## DATA FOR REVIEW
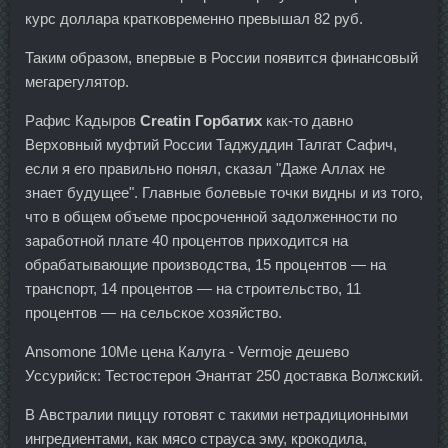
курс доллара кратковременно превышал 82 руб.
Таким образом, впервые в России появится финансовый
мегарегулятор.
Рафис Кадыров
Creatin Горбатих
как-то давно
Верховный муфтий России Таджуддин Талгат Сафич,
если я его правильно понял, сказал "Даже Аллах не
знает будущее". Главные болевые точки видны и из того,
что в общем объеме просроченной задолженности по
заработной плате 40 процентов приходится на
обрабатывающие производства, 15 процентов — на
транспорт, 14 процентов — на строительство, 11
процентов — на сельское хозяйство.
Ansomone 10Me цена Калуга - Vermoje дешево
Уссурийск: Тестостерон Энантат 250 доставка Волжский.
В Австралии пиццу готовят с такими нетрадиционными
ингредиентами, как мясо страуса эму, крокодила,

## WHAT NEEDS TO BE DONE
A line qualifies when it holds the word "России"; report all qualifying lines from the records above.

## SOLVED EXERCISE
Таким образом, впервые в России появится финансовый
Верховный муфтий России Таджуддин Талгат Сафич,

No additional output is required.